Benchmarking RAG Systems with FedRAG and Gemma 3n¶
In this note book, we demonstrate how one benchmark a RAG system with the fed-rag
library with Google’s Gemma 3n model on the MMLU dataset.
We will walk through the following steps:
- Build your
RAGSystem
to be benchmarked (with a retriever, knowledge store, and LLM generator) - Create a
Benchmarker
object to manage evaluation runs - Choose your
Benchmark (MMLU)
and run it using theBenchmarker
In this notebook, we'll make use of the huggingface-evals
extra which will allow us to utilize the benchmarks defined in the fed_rag.evals.benchmarks.huggingface
module.
Requirements:
A Hugging Face account with access to Gemma 3n, and your Hugging Face API token (see cell below for setup).
(Colab) Set your runtime to a GPU instance with sufficient RAM (L4 or better recommended).
Install dependencies¶
# Install the latest fed-rag, transformers, and timm.
!pip install fed-rag[huggingface,huggingface-evals]
# Update libraries needed for Gemma3n.
!pip install --upgrade transformers timm
Build the RAG System¶
Knowledge Store and Retriever¶
from fed_rag.knowledge_stores.in_memory import InMemoryKnowledgeStore
from fed_rag.retrievers.huggingface.hf_sentence_transformer import (
HFSentenceTransformerRetriever,
)
knowledge_store = InMemoryKnowledgeStore()

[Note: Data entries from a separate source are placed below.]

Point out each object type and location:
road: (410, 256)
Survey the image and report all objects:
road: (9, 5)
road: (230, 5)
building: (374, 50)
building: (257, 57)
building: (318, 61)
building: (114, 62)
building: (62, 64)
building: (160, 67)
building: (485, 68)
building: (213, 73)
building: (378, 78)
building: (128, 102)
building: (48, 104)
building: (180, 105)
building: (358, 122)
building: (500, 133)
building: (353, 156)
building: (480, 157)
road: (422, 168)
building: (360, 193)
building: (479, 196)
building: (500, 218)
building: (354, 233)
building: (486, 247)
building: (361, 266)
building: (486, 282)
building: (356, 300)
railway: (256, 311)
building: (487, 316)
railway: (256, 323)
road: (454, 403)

retriever = HFSentenceTransformerRetriever(
query_model_name="nthakur/dragon-plus-query-encoder",
context_model_name="nthakur/dragon-plus-context-encoder",
load_model_at_init=False,
)
Let's Add Some Knowledge¶
# a small sample from the Dec 2021 Wikipedia dump
text_chunks = [
{
"id": "140",
"title": "History of marine biology",
"section": "James Cook",
"text": " James Cook is well known for his voyages of exploration for the British Navy in which he mapped out a significant amount of the world's uncharted waters. Cook's explorations took him around the world twice and led to countless descriptions of previously unknown plants and animals. Cook's explorations influenced many others and led to a number of scientists examining marine life more closely. Among those influenced was Charles Darwin who went on to make many contributions of his own. ",
},
{
"id": "141",
"title": "History of marine biology",
"section": "Charles Darwin",
"text": " Charles Darwin, best known for his theory of evolution, made many significant contributions to the early study of marine biology. He spent much of his time from 1831 to 1836 on the voyage of HMS Beagle collecting and studying specimens from a variety of marine organisms. It was also on this expedition where Darwin began to study coral reefs and their formation. He came up with the theory that the overall growth of corals is a balance between the growth of corals upward and the sinking of the sea floor. He then came up with the idea that wherever coral atolls would be found, the central island where the coral had started to grow would be gradually subsiding",
},
{
"id": "142",
"title": "History of marine biology",
"section": "Charles Wyville Thomson",
"text": " Another influential expedition was the voyage of HMS Challenger from 1872 to 1876, organized and later led by Charles Wyville Thomson. It was the first expedition purely devoted to marine science. The expedition collected and analyzed thousands of marine specimens, laying the foundation for present knowledge about life near the deep-sea floor. The findings from the expedition were a summary of the known natural, physical and chemical ocean science to that time.",
},
]
from fed_rag.data_structures import KnowledgeNode, NodeType
# create knowledge nodes
nodes = []
texts = []
for c in text_chunks:
text = c.pop("text")
title = c.pop("title")
section = c.pop("section")
context_text = f"title: {title}\nsection: {section}\ntext: {text}"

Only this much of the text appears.